[YOUR OBJECTIVE]
Report every line of the listing below in which the string "lines" appears.

SUPPLIED MATERIAL below:

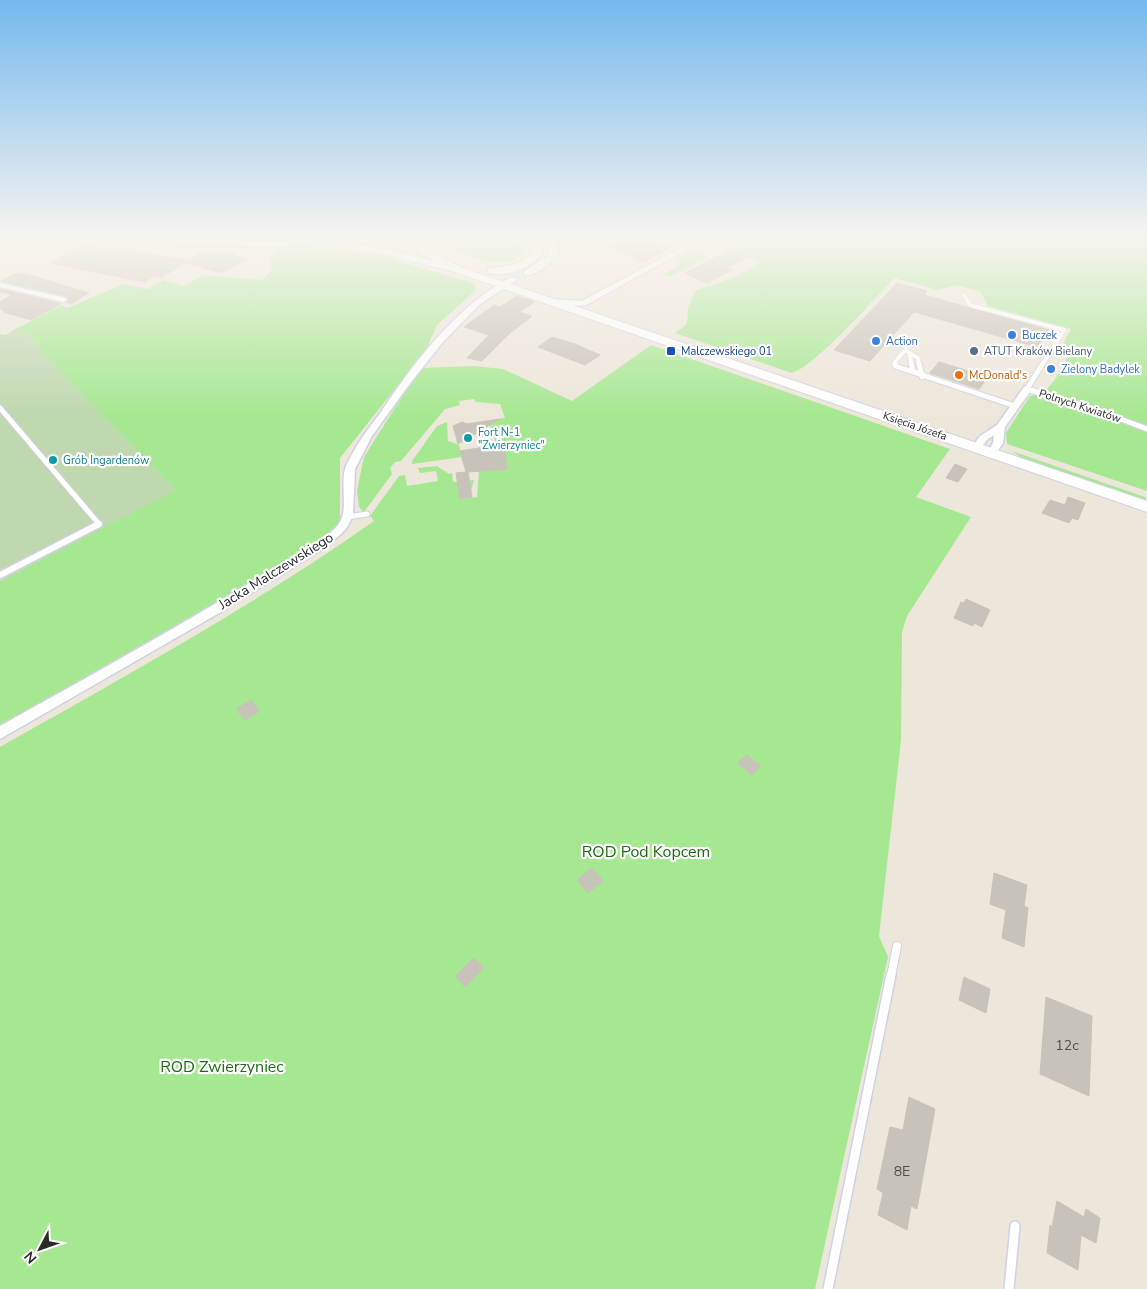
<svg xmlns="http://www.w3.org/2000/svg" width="1147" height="1289" viewBox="0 0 1147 1289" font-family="'Nunito Sans',sans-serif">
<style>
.green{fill:#a6e891}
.cemetery{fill:#bfd8af}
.building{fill:#c8c3ba;stroke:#c8c3b3}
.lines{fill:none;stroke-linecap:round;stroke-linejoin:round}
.service-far4-casing{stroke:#cfd1e4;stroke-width:5}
.service-far3-casing{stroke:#cfd1e4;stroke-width:7}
.service-far2-casing{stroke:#cfd1e4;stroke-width:9}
.service-far1-casing{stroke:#cfd1e4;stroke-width:10}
.service-casing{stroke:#cfd1e4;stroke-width:12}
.minor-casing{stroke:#cfd1e4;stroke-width:3}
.tertiary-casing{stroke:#cfd1e4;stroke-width:3}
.secondary-casing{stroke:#cfd1e4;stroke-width:2}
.service-far4{stroke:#fff;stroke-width:4}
.service-far3{stroke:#fff;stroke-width:5}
.service-far2{stroke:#fff;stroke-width:6}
.service-far1{stroke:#fff;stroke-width:8}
.service{stroke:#fff;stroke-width:9}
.minor{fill:#fff;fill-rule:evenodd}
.tertiary{fill:#fff;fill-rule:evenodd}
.secondary{fill:#fff;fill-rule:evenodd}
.shop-dot{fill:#3f7fe0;stroke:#fff;stroke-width:2}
.transit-dot{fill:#1a4fb4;stroke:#fff;stroke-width:2}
.service-dot{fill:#5c6f8a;stroke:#fff;stroke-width:2}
.food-dot{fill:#e8710a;stroke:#fff;stroke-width:2}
.culture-dot{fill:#0f9aa8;stroke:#fff;stroke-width:2}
.labels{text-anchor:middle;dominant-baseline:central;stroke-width:4.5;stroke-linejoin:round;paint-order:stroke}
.far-shop-label{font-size:11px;fill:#366cbe;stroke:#fff;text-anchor:start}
.far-transit-label{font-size:11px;fill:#164399;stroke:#fff;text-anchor:start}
.far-service-label{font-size:11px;fill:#4e5e75;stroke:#fff;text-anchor:start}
.far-food-label{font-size:11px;fill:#c56008;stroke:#fff;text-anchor:start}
.far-street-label{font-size:11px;fill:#292929;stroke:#fff}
.far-culture-label{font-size:11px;fill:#0d838f;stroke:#fff;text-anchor:start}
.street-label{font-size:14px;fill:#292929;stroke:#fff}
.near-number-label{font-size:14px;fill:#51504d}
.near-park-label{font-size:16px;fill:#1d6c14;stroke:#fff}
</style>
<rect width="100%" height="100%" fill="#ede6da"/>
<path class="green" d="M473,236H503L522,244L524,251C508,276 455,253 436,238Z
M717,236H990L999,240H1006L1004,236H1147L1145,248L1147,249V427L1045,392L1056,378L1069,354L1060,350L1071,329L988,306L981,292L957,285L937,290L895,278C873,299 817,365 792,373L675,333L687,324L688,309L695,291L738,276L761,262L708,242Z
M279,249L353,252L382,256L475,284V291L437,325L426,350L340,458V522L323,538L199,614L0,727V581L175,490L51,363L27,333L12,331L62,305L67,308L124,284L147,289L164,280L184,286L204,275L263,280L272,270L270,258Z
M691,251L701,252L707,258L671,276L663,275L670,270H674L673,269L678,266L679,262L675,259Z
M651,345L950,449L916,497L971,517L907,616L902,632L901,740L879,936L888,957L815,1289H0V747C127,675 255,605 374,521L370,516L399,476L405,475L407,486L438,481L436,471L420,473L418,468L437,466L449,474L452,473L453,482L474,480L471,490L459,491L460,499L477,497L479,471L481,468H495V470L507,469L504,444L496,445L490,425L498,419L505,418L500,404L476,402L474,399L459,401L460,405L445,409L401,461L395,462L390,468L392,474L364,512L359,507L357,491L364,457L410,384L424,368L473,366L503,369L572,401Z
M1035,394L1104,416L1147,432V491L1007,444L1006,433L1030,396Z
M447,422L448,441L459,445L462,457L412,464V461L437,426Z
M1012,451L1145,497L1147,502L1019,456Z"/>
<path class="cemetery" d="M12,331L27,332L51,363L176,490L0,581V334L6,335Z"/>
<path class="building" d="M614,236H667L656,242L672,247L644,262L599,242Z
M82,247L126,249L188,261L161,278L154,276L145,282L50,263Z
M730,250L747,257L726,268L732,270L707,283L685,273Z
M199,252L236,253L234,256L247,259L221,273L186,263Z
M17,273L33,276L89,293L71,304L66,302L69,301L66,296L1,281Z
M897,283L927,291L924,295L1049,330L1037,347L914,312L870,361L834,350Z
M0,289L61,304L31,320L3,312L6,311L0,309V302L12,295L0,292Z
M517,296L535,302L519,312L532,316L510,333L482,361L467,358L489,335L464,327L494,305L500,307Z
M552,337L575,344L600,355L585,365L538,347Z
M939,362L988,377L979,389L930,373Z
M500,419L458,444L453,426L462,422L467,424Z
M504,444L507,469L468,472L472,497L460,499L456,473L466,472L460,451Z
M955,464L967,469L958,482L946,478Z
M1068,497L1085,503L1078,520L1072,518L1069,523L1042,513L1050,500L1065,505Z
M966,599L990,610L982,627L974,623L973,626L954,618L961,602L964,603Z
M251,700L260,711L245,720L236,709Z
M747,755L761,766L752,775L737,763Z
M592,868L603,881L588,893L577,880Z
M994,873L1027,885L1024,906L1028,908L1024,947L1002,938L1006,910L990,904Z
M474,958L484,968L465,987L455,976Z
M964,977L990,989L986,1013L959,1000Z
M1046,997L1092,1016L1089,1096L1040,1074Z
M909,1097L935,1109L917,1209L911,1206L907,1230L878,1215L883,1193L877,1189L890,1127L903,1130Z
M1057,1201L1084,1217L1086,1209L1100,1218L1096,1243L1081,1235L1078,1270L1047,1253L1050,1225L1052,1227Z"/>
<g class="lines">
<g class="service-far4-casing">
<path id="service-far4" d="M964,295L970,305L1064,330L1042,365
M905,350L918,358L919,365
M909,352L912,365
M895,365V362L911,343"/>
</g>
<g class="service-far3-casing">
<path id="service-far3" d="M895,363V366L1015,406
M911,363L913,371L917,373
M919,363L922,377
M1043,363L1027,389L1102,412L1147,429
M0,408L99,524L97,525
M347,517L367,514"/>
</g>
<g class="service-far2-casing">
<path id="service-far2" d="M0,575L99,524"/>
</g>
<g class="service-far1-casing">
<path id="service-far1" d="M891,976L897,946"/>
</g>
<g class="service-casing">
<path id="service" d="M828,1289L891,975
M1009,1289L1015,1226"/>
</g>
<g class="minor-casing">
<path id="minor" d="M703,236H711L586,305C575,306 556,307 547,301L551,299L582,301Z
M511,277L518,279L479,305L443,342L411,382L372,436L355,469L353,515L348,526L342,533L326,547L221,612L0,739V726C88,677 176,628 263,575C284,563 323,544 338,525C350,510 339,484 346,466C355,446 368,429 381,412C416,360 455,308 511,277Z
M0,283L66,298L67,300L63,302L0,287Z
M1027,386L1032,389L1005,427L1003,443L996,454L993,455L988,452L993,443L994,435L987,440L980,449H974L972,447L980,436L997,425L1024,387Z"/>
</g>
<g class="tertiary-casing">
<path id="tertiary" d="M101,236L272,241L363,236H412L407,239L272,247L187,245L106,239Z
M520,236H530L540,243L543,252C531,269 508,277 488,273V269C505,265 521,268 533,252V246Z
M541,236H550L558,243L559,252C552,262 536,277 524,275V271L546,257L549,252V244Z
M352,244L379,248L459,267L461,269L456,272L379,253L349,249V245Z"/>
</g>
<g class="secondary-casing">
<path id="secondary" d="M403,236H414L431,251L460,267L1147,501V512L452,271L423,255Z"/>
</g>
<use href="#service-far4" class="service-far4"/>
<use href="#service-far3" class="service-far3"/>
<use href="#service-far2" class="service-far2"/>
<use href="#service-far1" class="service-far1"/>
<use href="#service" class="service"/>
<use href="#minor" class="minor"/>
<use href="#tertiary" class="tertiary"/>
<use href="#secondary" class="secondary"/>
</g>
<linearGradient id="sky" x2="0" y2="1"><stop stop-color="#73baee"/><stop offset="0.57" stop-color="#f7f4ee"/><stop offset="1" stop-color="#f7f4ee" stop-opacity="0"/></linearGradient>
<rect width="1147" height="416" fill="url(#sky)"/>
<g class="shop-dot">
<circle cx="1012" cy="335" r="5"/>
<circle cx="876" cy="341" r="5"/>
<circle cx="1051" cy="369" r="5"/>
</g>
<rect class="transit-dot" x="666" y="346" width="10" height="10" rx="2.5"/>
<circle class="service-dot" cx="974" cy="351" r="5"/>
<circle class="food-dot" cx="959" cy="375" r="5"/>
<g class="culture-dot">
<circle cx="468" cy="438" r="5"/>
<circle cx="53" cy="460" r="5"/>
</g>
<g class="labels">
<g class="far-shop-label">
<text x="1022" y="335">Buczek</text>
<text x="886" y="341">Action</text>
<text x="1061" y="369">Zielony Badylek</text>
</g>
<g class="far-transit-label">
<text x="681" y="351">Malczewskiego 01</text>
</g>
<g class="far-service-label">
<text x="984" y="351">ATUT Kraków Bielany</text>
</g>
<g class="far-food-label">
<text x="969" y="375">McDonald's</text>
</g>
<g class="far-street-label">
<text transform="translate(1080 406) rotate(18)">Polnych Kwiatów</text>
<text transform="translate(915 426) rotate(19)">Księcia Józefa</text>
</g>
<g class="far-culture-label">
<text x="478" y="432">Fort N-1<tspan x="478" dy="13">"Zwierzyniec"</tspan></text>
<text x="63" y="460">Grób Ingardenów</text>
</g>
<g class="street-label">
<text transform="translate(276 571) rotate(-32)">Jacka Malczewskiego</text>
</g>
<g class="near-number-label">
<text x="1067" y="1045">12c</text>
<text x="902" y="1171">8E</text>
</g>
<g class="near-park-label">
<text x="646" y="852">ROD Pod Kopcem</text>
<text x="222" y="1067">ROD Zwierzyniec</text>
</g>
</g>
<g transform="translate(40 1249) rotate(229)" stroke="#ffffff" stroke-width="4" paint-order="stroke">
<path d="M0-4L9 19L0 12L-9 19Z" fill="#292929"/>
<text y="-8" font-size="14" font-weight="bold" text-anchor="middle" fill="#292929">N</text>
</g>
</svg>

End of SUPPLIED MATERIAL.

[RESPONSE BELOW]
.lines{fill:none;stroke-linecap:round;stroke-linejoin:round}
<g class="lines">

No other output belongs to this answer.